Making a mental inventory of our freezer was simply my way of preparing to answer to that inevitable question.

But a deer strike wasn't the issue this time. "I was driving along just fine and now the car won't go," said my wife.

For her the words "won't go" describe every conceivable automotive problem, from a dead battery to the vehicle breaking through the ice and sinking to the bottom of a lake.

But there was more. "When the car began to quit, I pulled onto the shoulder and this other car suddenly whipped over in front of me and a couple of guys jumped out and said 'Turn off your car, ma'am! Right now!' That's when I smelled the gas."

I automatically began to protest that the gassy smell wasn't me, but then I recalled that I wasn't in the car. I asked if she meant gas as in gasoline.

"Yeah. It was leaking out somewhere under the car."

I nearly warned her not to toss her lit cigar out the window when I remembered that it's me who sneaks the occasional stogy. I called for a tow truck, then motored out to the scene to see what, exactly, was going on.

My wife explained that just before this gassy incident she had taken the car through the car wash and had opted for the optional undercarriage wash.
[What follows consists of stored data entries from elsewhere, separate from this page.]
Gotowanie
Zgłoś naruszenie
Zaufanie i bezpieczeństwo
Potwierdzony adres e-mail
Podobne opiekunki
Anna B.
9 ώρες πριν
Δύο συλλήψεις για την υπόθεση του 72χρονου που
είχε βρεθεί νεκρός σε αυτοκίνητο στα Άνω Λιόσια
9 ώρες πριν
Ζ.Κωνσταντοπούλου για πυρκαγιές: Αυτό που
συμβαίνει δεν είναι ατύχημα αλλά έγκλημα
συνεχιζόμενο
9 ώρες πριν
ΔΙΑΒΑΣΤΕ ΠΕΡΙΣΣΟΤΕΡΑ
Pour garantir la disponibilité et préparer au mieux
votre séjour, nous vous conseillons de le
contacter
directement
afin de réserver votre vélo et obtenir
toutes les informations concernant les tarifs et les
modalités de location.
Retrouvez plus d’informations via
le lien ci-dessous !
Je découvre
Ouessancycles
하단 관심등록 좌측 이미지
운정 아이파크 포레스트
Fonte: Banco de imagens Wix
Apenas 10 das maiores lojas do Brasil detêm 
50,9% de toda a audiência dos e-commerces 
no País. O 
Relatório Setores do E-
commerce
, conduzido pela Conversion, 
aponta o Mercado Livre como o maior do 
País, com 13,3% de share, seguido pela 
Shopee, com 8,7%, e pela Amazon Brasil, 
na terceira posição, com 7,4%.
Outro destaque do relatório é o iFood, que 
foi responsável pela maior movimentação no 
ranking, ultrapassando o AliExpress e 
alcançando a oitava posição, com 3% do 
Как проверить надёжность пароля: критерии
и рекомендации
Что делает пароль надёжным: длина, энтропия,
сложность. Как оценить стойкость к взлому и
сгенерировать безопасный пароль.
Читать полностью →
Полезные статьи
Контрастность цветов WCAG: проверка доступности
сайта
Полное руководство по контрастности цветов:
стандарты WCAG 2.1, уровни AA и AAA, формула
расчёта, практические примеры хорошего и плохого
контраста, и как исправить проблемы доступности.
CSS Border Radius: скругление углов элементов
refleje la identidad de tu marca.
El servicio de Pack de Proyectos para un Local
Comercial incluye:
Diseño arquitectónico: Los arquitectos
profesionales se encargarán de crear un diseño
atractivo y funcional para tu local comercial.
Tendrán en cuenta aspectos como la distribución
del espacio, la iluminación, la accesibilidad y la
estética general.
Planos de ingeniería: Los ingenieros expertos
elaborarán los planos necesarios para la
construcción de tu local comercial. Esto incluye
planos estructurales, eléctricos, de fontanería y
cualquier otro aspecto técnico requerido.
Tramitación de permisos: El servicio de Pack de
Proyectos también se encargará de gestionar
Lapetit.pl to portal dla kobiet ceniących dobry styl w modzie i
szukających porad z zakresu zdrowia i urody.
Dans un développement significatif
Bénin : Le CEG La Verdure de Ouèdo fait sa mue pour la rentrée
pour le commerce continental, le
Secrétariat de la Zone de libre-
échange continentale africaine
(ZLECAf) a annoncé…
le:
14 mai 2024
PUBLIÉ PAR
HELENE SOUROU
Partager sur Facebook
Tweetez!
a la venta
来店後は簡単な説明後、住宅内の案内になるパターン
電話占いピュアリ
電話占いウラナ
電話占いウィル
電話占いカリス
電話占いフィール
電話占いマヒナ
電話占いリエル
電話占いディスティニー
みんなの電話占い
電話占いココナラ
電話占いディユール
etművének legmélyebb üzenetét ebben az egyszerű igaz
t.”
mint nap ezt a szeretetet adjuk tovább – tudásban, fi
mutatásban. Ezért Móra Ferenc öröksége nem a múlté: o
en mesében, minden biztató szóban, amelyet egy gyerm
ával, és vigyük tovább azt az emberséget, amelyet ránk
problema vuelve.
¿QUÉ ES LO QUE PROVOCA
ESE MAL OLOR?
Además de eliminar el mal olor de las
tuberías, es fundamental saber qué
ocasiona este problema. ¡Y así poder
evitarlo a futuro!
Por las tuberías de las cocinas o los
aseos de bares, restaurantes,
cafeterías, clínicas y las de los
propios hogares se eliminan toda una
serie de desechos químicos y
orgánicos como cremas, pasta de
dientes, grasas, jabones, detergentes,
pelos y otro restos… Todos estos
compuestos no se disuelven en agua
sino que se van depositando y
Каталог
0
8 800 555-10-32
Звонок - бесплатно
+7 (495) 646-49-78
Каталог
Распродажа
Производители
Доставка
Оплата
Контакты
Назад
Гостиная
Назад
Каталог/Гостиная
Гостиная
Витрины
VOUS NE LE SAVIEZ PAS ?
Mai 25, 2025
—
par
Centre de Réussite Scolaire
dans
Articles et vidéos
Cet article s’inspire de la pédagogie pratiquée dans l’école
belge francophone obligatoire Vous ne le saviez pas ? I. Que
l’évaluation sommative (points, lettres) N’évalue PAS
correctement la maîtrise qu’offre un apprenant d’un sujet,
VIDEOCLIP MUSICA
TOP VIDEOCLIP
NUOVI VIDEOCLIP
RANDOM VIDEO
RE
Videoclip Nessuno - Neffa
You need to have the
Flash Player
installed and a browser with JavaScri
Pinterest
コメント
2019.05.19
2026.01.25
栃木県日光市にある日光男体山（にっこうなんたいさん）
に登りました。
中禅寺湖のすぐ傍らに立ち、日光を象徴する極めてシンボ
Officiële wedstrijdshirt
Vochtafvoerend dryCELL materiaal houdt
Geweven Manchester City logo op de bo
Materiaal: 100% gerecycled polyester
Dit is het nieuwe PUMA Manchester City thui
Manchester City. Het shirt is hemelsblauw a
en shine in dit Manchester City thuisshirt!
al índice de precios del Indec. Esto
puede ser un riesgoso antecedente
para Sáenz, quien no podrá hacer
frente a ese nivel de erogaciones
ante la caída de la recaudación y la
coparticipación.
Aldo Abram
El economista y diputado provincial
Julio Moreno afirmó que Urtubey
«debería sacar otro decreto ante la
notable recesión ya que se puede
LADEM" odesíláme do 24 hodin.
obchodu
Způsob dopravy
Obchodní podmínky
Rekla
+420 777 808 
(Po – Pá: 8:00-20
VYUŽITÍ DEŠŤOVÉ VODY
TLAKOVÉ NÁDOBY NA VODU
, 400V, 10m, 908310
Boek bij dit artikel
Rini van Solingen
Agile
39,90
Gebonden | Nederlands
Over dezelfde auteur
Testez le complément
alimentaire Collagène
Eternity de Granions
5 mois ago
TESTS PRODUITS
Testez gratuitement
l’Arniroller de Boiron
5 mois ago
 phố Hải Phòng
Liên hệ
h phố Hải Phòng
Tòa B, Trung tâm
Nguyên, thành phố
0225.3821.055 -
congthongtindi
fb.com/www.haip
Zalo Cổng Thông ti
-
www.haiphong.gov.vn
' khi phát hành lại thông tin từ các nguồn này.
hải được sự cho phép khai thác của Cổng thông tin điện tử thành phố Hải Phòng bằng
I made no comment regarding that particular choice. I don't know much, but do know enough not to voice an opinion about females' choices regarding undercarriages. This whole area has been a mystery to me ever since I first heard Marilyn Monroe coo, "Isn't it delicious?" as she stood on a subway grate in the movie "The Seven Year Itch."

I arrived at the same time as the tow truck. The tow truck guy hooked onto the car, lifted the front end, then peered underneath. "Here's the problem," he announced as he grabbed a flexible plastic tube and slipped it onto something.

After he towed it to a safe place, I got into the car and it started right up. I then drove the car home and investigated further.

The flexible plastic tube was obviously the gas line. I tugged at it experimentally and found that it came off with only a modicum of pressure. I also found my arm instantly soaked with gasoline and in very close proximity to some very hot items under the car. I quickly moved away, deciding that the car needed to be seen to by a professional.